The glories of the Oakland Warehouse scene of which I was a part (especially 2005-2011) can not be done justice to by your mass media unless you actually realize that it was fighting a culture war, or you could say “was trying to save you from yourself.” It wasn’t just fighting for “youth culture,” or “multi-cultural safe spaces,” though that was certainly part of it, but for local, affordable culture, grassroots culture, as opposed to the One-Way Street of mechanized, placeless, trickle down culture (whether Brittney, Jay-Z, or the constantly resurrected Neil Young & Beatles). You may even say fighting for the right not to have to always be slick, fighting for the right for warm mistakes! Fighting against consumer society, and insane inflation. Fighting to break down the wall between art and life! It may not have been as “punk” as it had been 20 years earlier, and many of us felt much more on the “defense” than on “attack” per se, but nonetheless warriors, even in our worrying and spacy artist introversion….

Yes, most of us would have loved to go legal if there was a path. Most of us (at least those I met) loved this city much more than what you (oh media, and oh city government) have been trying to replace us with does….

It may seem petty, but it makes me terribly sad that so far not one of the media outlets are talking about how amazingly talented many of the artists in this scene, or, better, showed this art. You would think that if this news media really cares about the human dimensions to this tragedy, it would actually share some of the art. Or, failing that, that some tech conglomerate like Pandora---which coincidentally is based in Oakland (so one would think it has a stake in homegrown Oakland Culture at least as much as the As and Raiders who have ponied up some matching funds)—would seek out this local art, even for putatively selfish reasons, now that “the whole world’s watching”—a misrepresented version of us---and maybe smugly mocking ‘neath their veil of sympathy—but still kinda curious about the art these people made and life, their beauty and dignity….

Perhaps this could help. I’m not saying that every artist who perished in that fire would’ve wanted their art shared, especially now, but I wouldn’t be surprised if some did. But it might be a tribute that could help heal the community. I remember brainstorming with Kiyomi, wondering how great it could be if some of these Tech Venture Capitalists could be persuaded to create an “all Oakland” playlist channel (often under the radar, and certainly under the radio) we got here. There was always going to be some resistance to such idea to publicizing the scene because of the fact that many of our spaces were illegal. I know at least one musician who had to turn down a cover story because it would have outed our warehouse space, and made us vulnerable to eviction, but Kiyomi thought it was a cool long term idea once we got some other things off the ground…..And yes, her death, and the death of so many others, makes me feel more desperate than ever to want to do something about it…..but what?
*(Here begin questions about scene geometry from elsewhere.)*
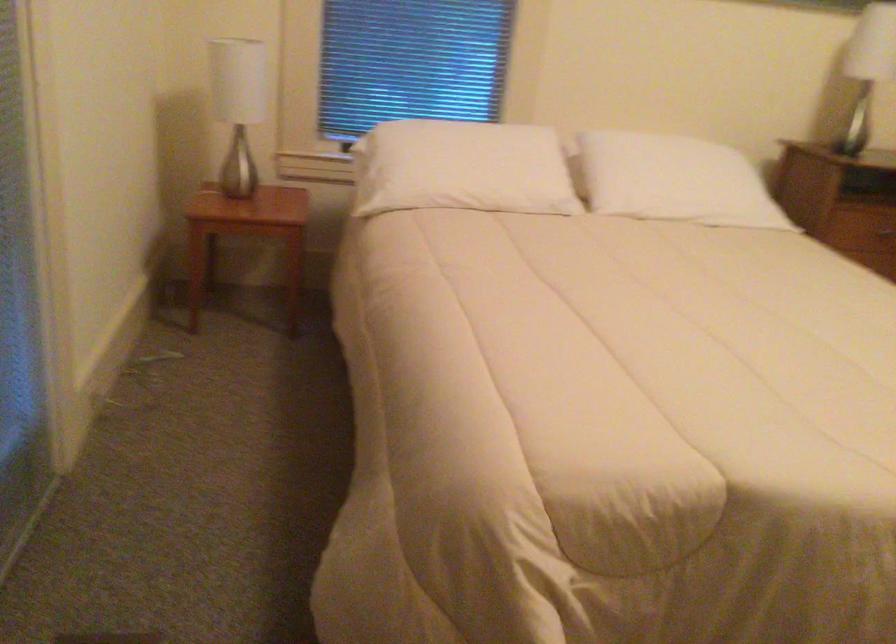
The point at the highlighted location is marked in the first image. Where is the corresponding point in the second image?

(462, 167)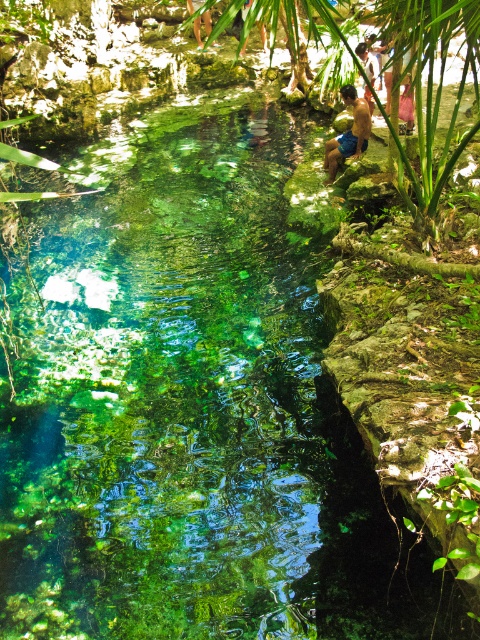
Question: Is brown textured shirt at upper center to the left of smooth skin person at upper center from the viewer's perspective?

Choices:
 (A) no
 (B) yes

Answer: (A)

Question: Does blue denim shorts at upper right have a greater width compared to brown textured shirt at upper center?

Choices:
 (A) yes
 (B) no

Answer: (A)

Question: Considering the real-world distances, which object is closest to the smooth skin person at upper center?

Choices:
 (A) brown textured shirt at upper center
 (B) blue denim shorts at upper right

Answer: (B)

Question: Which point is closer to the camera?

Choices:
 (A) (356, 49)
 (B) (194, 33)
 (C) (354, 106)

Answer: (C)

Question: Where is blue denim shorts at upper right located in relation to smooth skin person at upper center in the image?

Choices:
 (A) below
 (B) above

Answer: (A)

Question: Which object is closer to the camera taking this photo?

Choices:
 (A) blue denim shorts at upper right
 (B) brown textured shirt at upper center
 (C) smooth skin person at upper center

Answer: (C)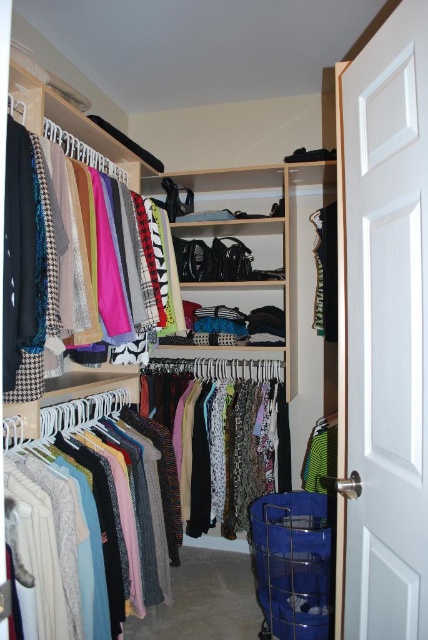
Question: Can you confirm if multicolored fabric at center is positioned above green jersey at center?

Choices:
 (A) yes
 (B) no

Answer: (B)

Question: Estimate the real-world distances between objects in this image. Which object is closer to the green jersey at center?

Choices:
 (A) multicolored fabric at center
 (B) knitwear at left

Answer: (A)

Question: Which is nearer to the matte black scarf at upper left?

Choices:
 (A) knitwear at left
 (B) green jersey at center
 (C) multicolored fabric at center
 (D) blue plastic laundry basket at lower right

Answer: (A)

Question: In this image, where is matte wooden closet at center located relative to green jersey at center?

Choices:
 (A) right
 (B) left

Answer: (B)

Question: Is knitwear at left positioned before green jersey at center?

Choices:
 (A) no
 (B) yes

Answer: (B)

Question: Based on their relative distances, which object is farther from the knitwear at left?

Choices:
 (A) matte black scarf at upper left
 (B) matte wooden closet at center

Answer: (B)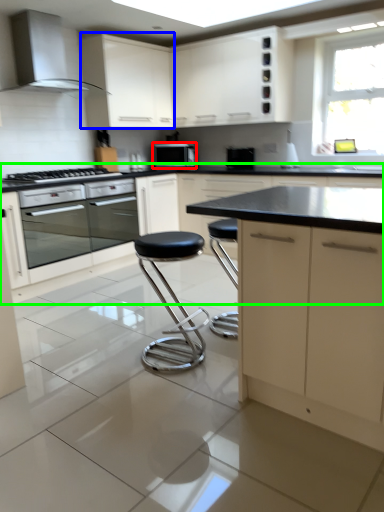
Question: Considering the real-world distances, which object is farthest from kitchen appliance (highlighted by a red box)? cabinetry (highlighted by a blue box) or cabinetry (highlighted by a green box)?

Choices:
 (A) cabinetry
 (B) cabinetry

Answer: (B)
How? If no longer warehouse spaces, what (next?). Phone reality? I’m at a loss, a fuckin’ loss….

But I’ve had too much time to think about this stuff since we got evicted from our live/work warehouse this past Spring….and it’s been welling up with news of each other warehouse I’ve heard shuttered. This is the more structural crisis the majority of people who attended Ghost Ship that fatal night knew was threatening them. The “great sucking sound” of musicians, and music, leaving Oakland…..a new "gentrified" Oakland encroaching that seems even less balanced, less healthy, than before….and, frankly, meaner, more self-destructive in its culture (even though we’re supposed to be grateful that we’re in some “blue state bubble”).

If you made it this far, please forgive me again. I leap ahead of the immediate grief to abstract cultural analysis. But genuine expression is difficult in words without music, and I wouldn’t be surprised if most of the artists at Ghost Ship knew that more than “talking head” America. Or I guess this says less than a pithy TWEET, or a Meme with the picture of Ghost Ship’s raging fire in the background that reads, “That moment at a candle-light vigil when all you can do is SCREAM!” (I’ll bring my trumpet).